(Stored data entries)
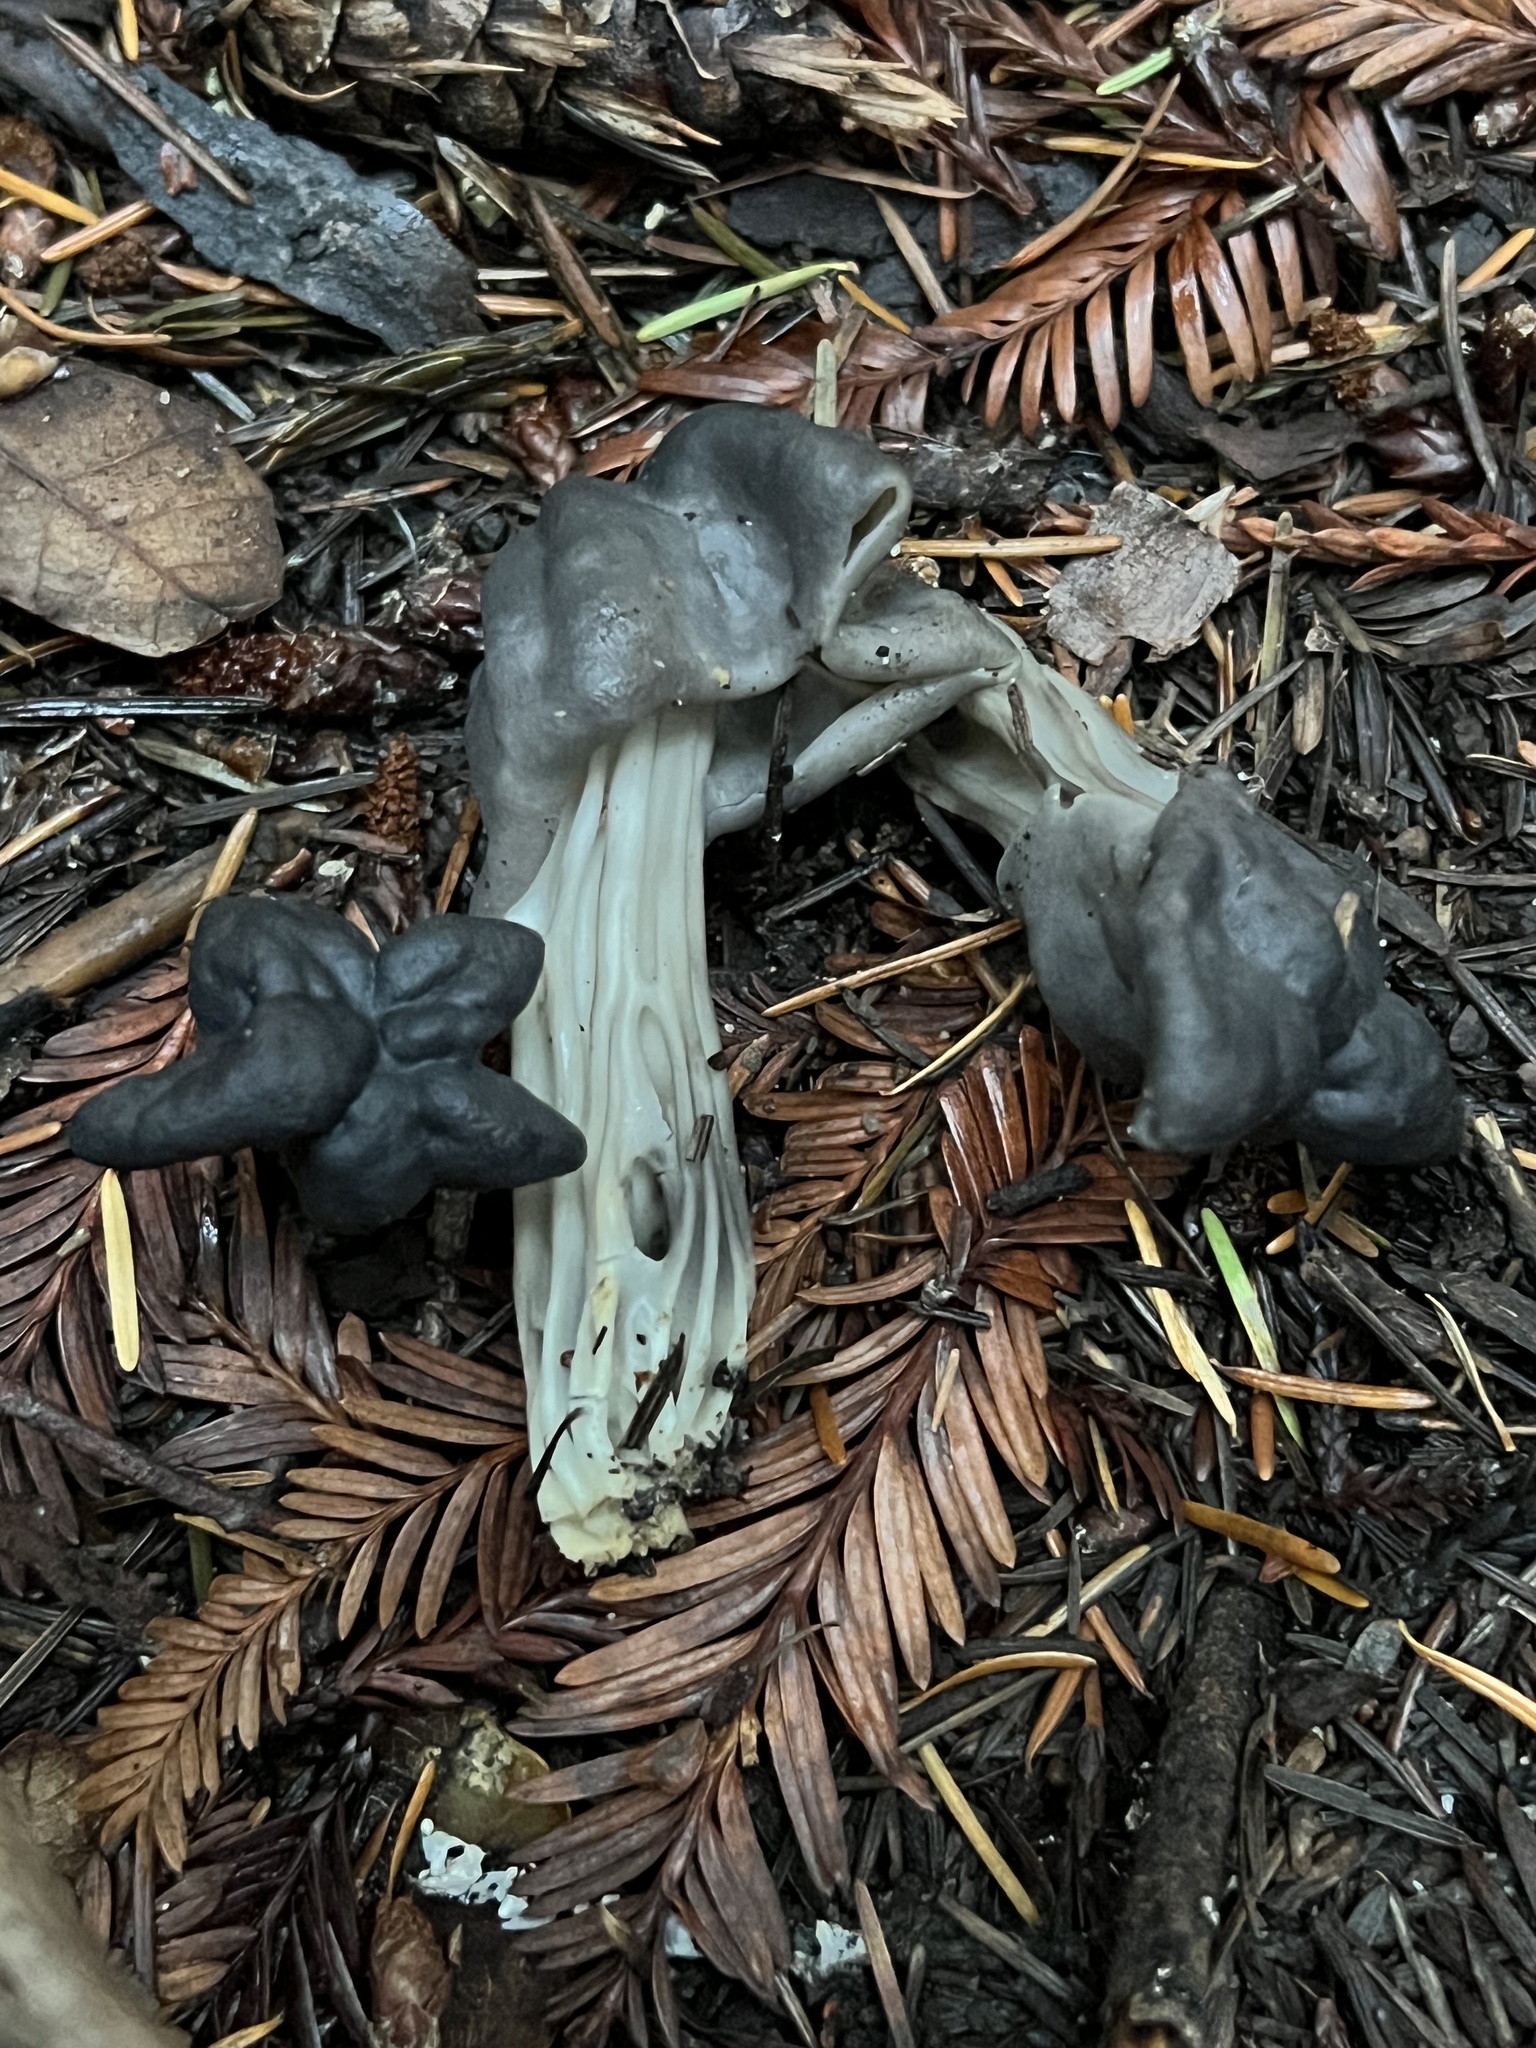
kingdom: Fungi
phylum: Ascomycota
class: Pezizomycetes
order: Pezizales
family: Helvellaceae
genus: Helvella
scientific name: Helvella vespertina
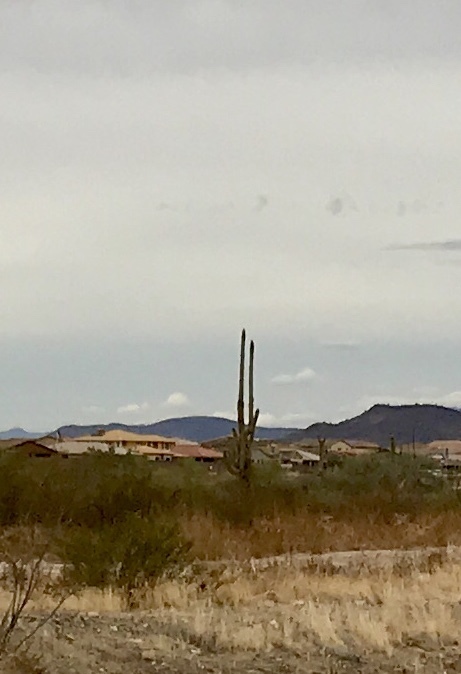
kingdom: Plantae
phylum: Tracheophyta
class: Magnoliopsida
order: Caryophyllales
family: Cactaceae
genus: Carnegiea
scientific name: Carnegiea gigantea
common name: Saguaro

:: What to work on ::
Reproduce every line of text from all the entries above word for word, leaving out the pictures.

:: Problem solution ::
kingdom: Fungi
phylum: Ascomycota
class: Pezizomycetes
order: Pezizales
family: Helvellaceae
genus: Helvella
scientific name: Helvella vespertina
kingdom: Plantae
phylum: Tracheophyta
class: Magnoliopsida
order: Caryophyllales
family: Cactaceae
genus: Carnegiea
scientific name: Carnegiea gigantea
common name: Saguaro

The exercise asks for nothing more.